- The problem -
Search the entries below for the string "numbered" and copy the lines that hold it.

- Information provided -
== Segment start ==
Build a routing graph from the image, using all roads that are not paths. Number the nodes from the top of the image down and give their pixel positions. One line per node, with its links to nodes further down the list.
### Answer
== Segment end ==
== Segment start ==
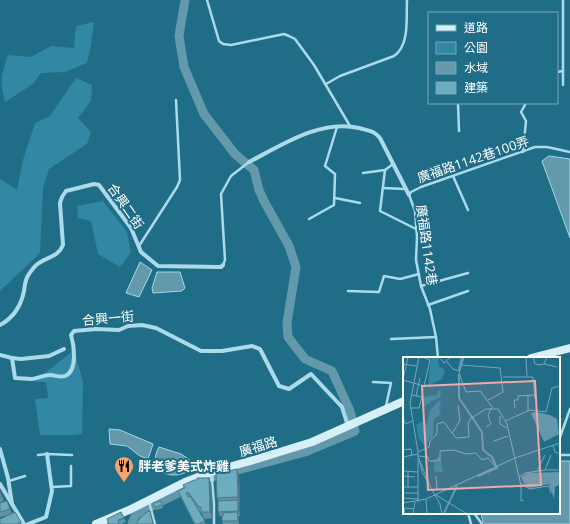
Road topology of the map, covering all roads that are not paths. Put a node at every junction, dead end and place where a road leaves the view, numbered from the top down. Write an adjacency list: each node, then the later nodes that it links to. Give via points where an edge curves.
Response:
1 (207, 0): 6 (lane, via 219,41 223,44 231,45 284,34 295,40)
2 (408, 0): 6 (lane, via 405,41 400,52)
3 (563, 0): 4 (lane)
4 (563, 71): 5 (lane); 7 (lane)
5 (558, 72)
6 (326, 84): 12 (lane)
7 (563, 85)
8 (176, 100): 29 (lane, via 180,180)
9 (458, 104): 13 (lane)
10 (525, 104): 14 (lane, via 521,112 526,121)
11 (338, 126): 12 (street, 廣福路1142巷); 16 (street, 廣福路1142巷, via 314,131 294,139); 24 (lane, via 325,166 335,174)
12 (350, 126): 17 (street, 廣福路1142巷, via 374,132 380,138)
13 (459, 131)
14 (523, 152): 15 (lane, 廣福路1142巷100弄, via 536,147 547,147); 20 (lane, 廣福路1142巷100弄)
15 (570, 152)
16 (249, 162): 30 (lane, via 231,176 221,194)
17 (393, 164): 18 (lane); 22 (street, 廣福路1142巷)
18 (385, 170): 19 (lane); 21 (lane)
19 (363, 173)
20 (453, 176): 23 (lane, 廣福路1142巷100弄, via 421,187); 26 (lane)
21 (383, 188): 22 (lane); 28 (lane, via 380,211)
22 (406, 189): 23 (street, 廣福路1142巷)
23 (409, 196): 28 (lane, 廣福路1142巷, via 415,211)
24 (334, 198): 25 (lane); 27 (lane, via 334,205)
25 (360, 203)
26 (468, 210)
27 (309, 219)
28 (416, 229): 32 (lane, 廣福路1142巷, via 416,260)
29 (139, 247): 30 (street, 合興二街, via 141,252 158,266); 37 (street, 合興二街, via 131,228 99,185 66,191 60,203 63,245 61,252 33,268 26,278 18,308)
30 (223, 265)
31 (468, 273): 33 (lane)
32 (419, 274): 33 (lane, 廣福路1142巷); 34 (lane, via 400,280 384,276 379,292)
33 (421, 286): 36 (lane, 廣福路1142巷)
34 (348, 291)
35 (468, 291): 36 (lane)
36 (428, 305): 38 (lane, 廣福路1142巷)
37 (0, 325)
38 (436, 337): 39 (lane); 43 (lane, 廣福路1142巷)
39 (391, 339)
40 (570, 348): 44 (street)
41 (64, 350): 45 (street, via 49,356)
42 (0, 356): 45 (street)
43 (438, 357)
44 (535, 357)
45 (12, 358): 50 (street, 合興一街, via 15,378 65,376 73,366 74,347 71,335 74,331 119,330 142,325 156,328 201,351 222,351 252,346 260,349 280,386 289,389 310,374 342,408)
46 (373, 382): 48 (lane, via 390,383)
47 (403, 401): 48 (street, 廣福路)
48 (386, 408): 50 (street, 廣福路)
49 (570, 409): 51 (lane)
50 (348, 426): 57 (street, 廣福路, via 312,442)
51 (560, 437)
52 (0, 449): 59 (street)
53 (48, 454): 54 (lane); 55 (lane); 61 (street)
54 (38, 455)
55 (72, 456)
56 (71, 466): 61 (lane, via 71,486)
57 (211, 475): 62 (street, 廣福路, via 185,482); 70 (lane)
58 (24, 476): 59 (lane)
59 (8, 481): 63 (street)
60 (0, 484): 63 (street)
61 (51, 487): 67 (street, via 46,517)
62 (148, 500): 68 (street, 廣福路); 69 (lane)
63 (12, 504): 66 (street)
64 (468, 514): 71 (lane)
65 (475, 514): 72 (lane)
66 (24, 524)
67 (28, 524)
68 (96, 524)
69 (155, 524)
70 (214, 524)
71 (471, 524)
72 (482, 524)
== Segment end ==
== Segment start ==
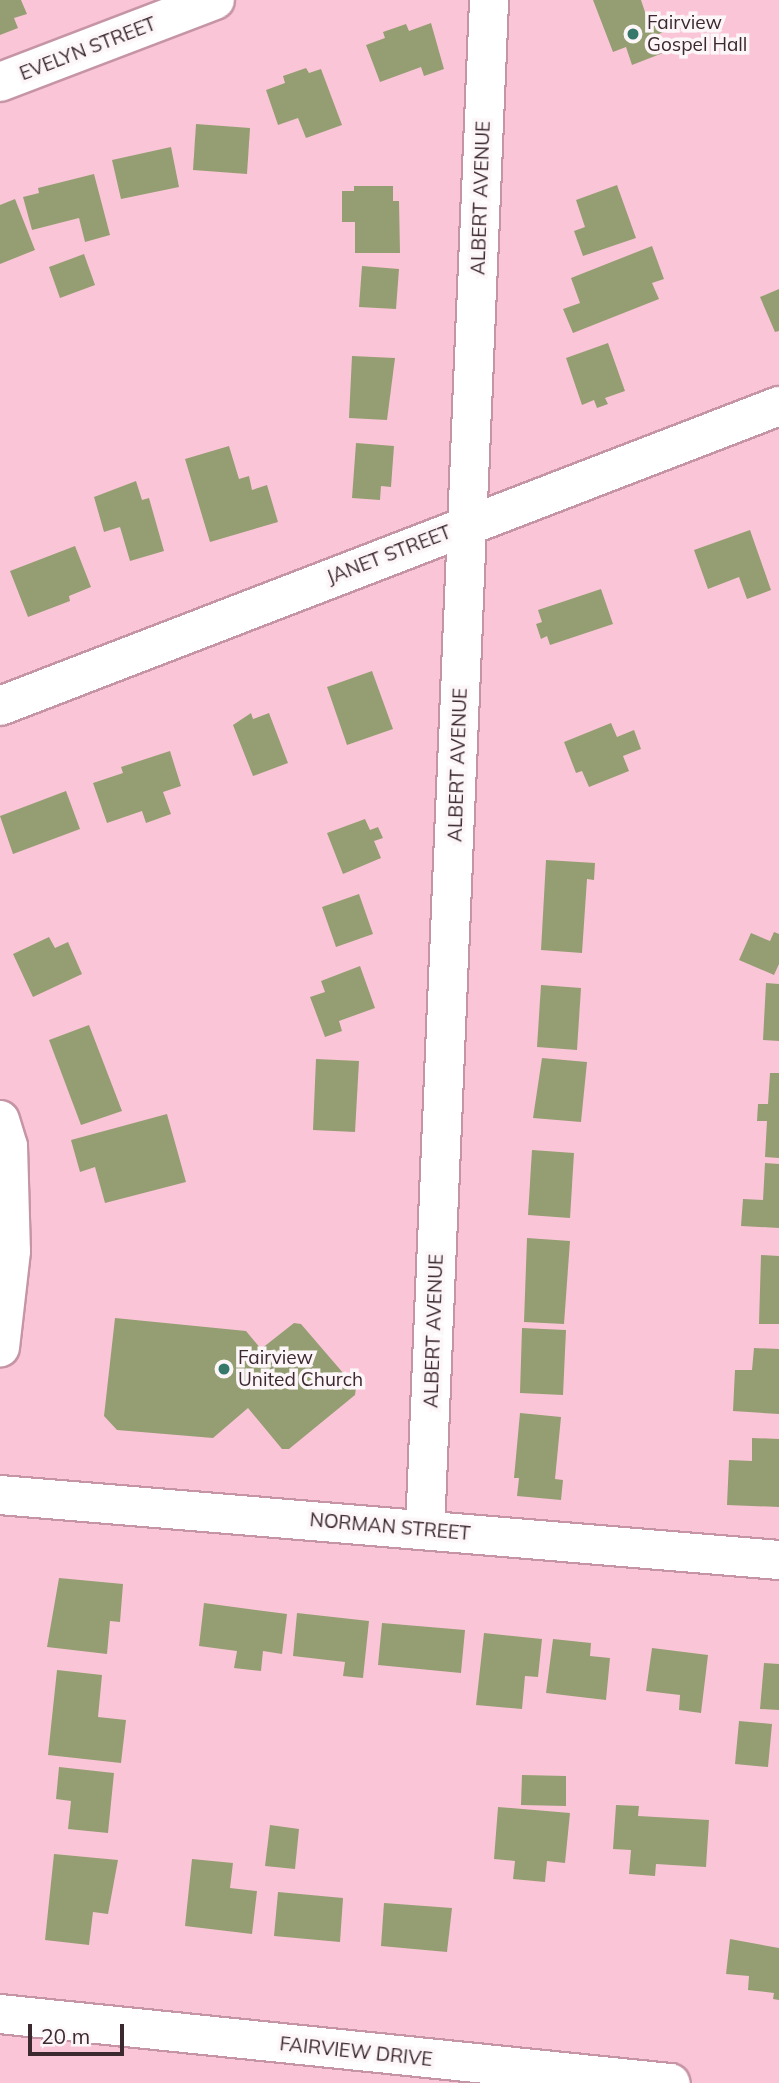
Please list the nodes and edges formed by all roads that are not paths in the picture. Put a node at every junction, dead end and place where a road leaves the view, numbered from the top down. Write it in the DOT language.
== Segment end ==
- Written response -
Road topology of the map, covering all roads that are not paths. Put a node at every junction, dead end and place where a road leaves the view, numbered from the top down. Write an adjacency list: each node, then the later nodes that it links to. Give via points where an edge curves.
Please list the nodes and edges formed by all roads that are not paths in the picture. Put a node at every junction, dead end and place where a road leaves the view, numbered from the top down. Write it in the DOT language.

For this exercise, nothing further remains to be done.